PROBLEM TO WORK ON:
Copy out every one of the rows below word for word, leaving out the pictures.

═════ MATERIAL FOR THE TASK

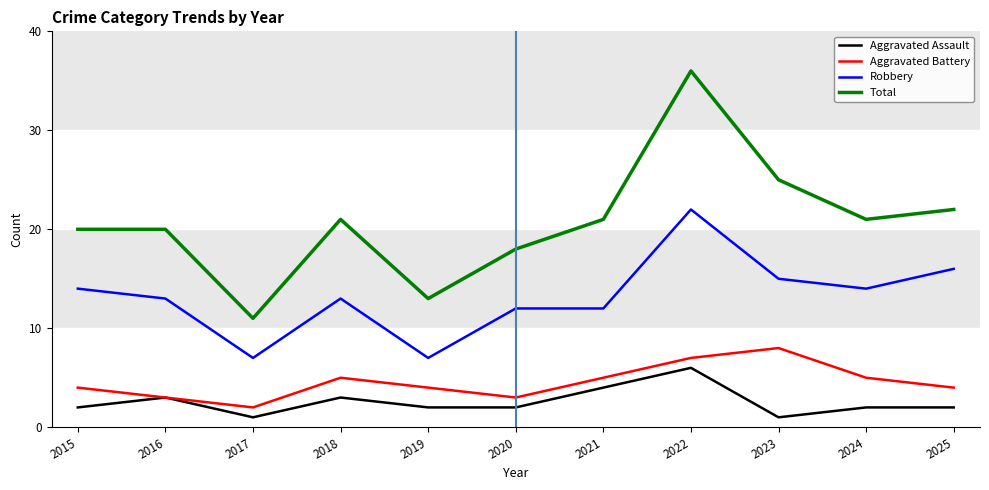

What is the difference between the second highest and minimum values in the Robbery series?

9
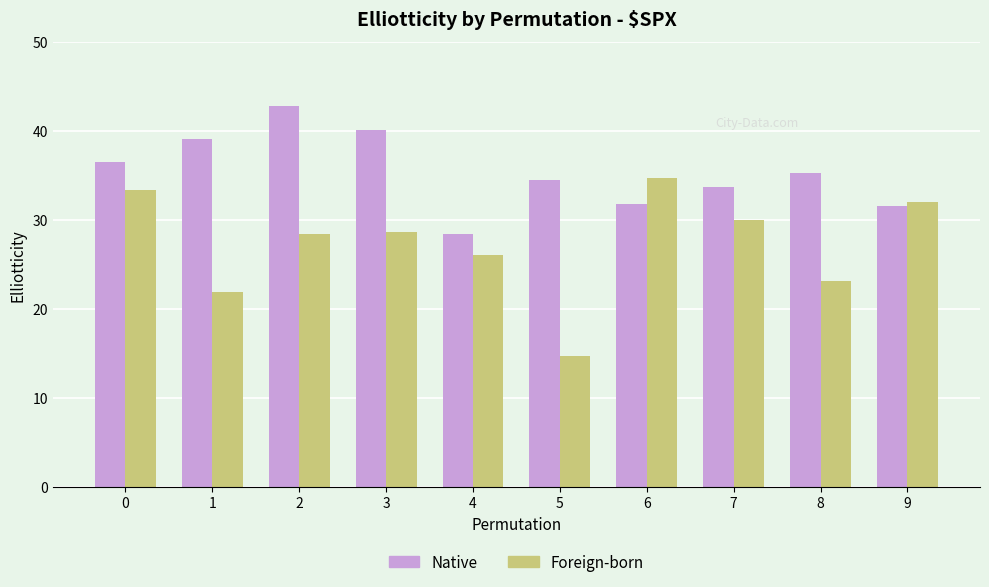

Is it true that Native equals 46.1 at 9?

False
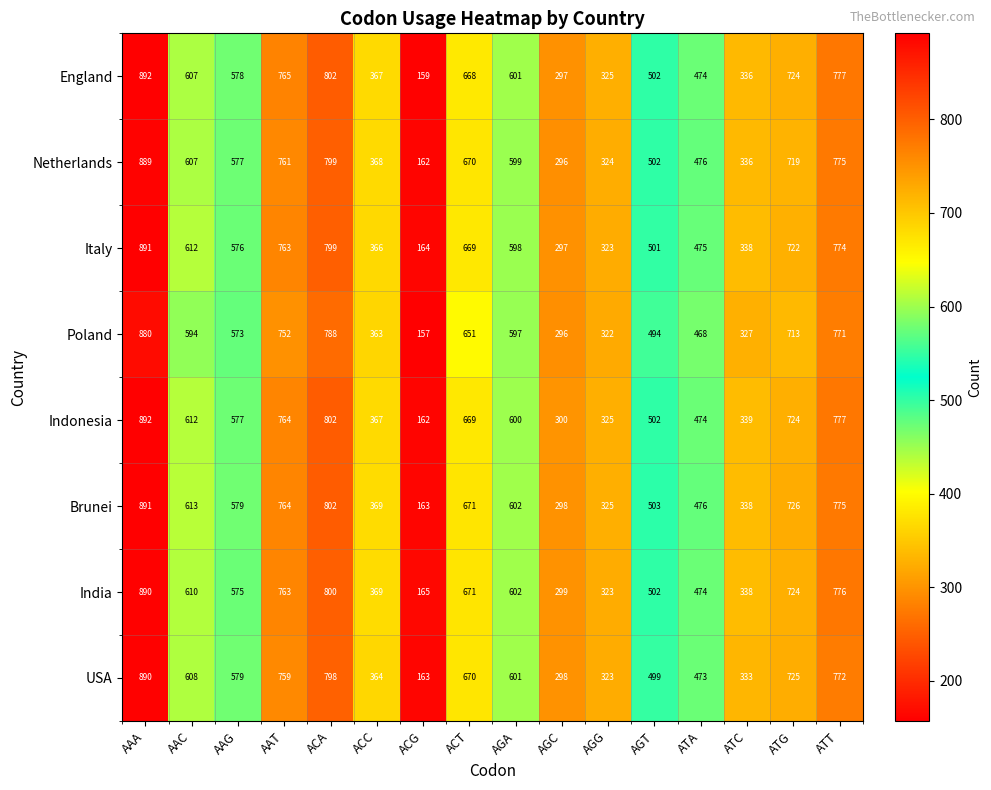

What is the smallest value displayed?

157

══════════

RESPONSE:
What is the difference between the second highest and minimum values in the Robbery series?

9

Is it true that Native equals 46.1 at 9?

False

What is the smallest value displayed?

157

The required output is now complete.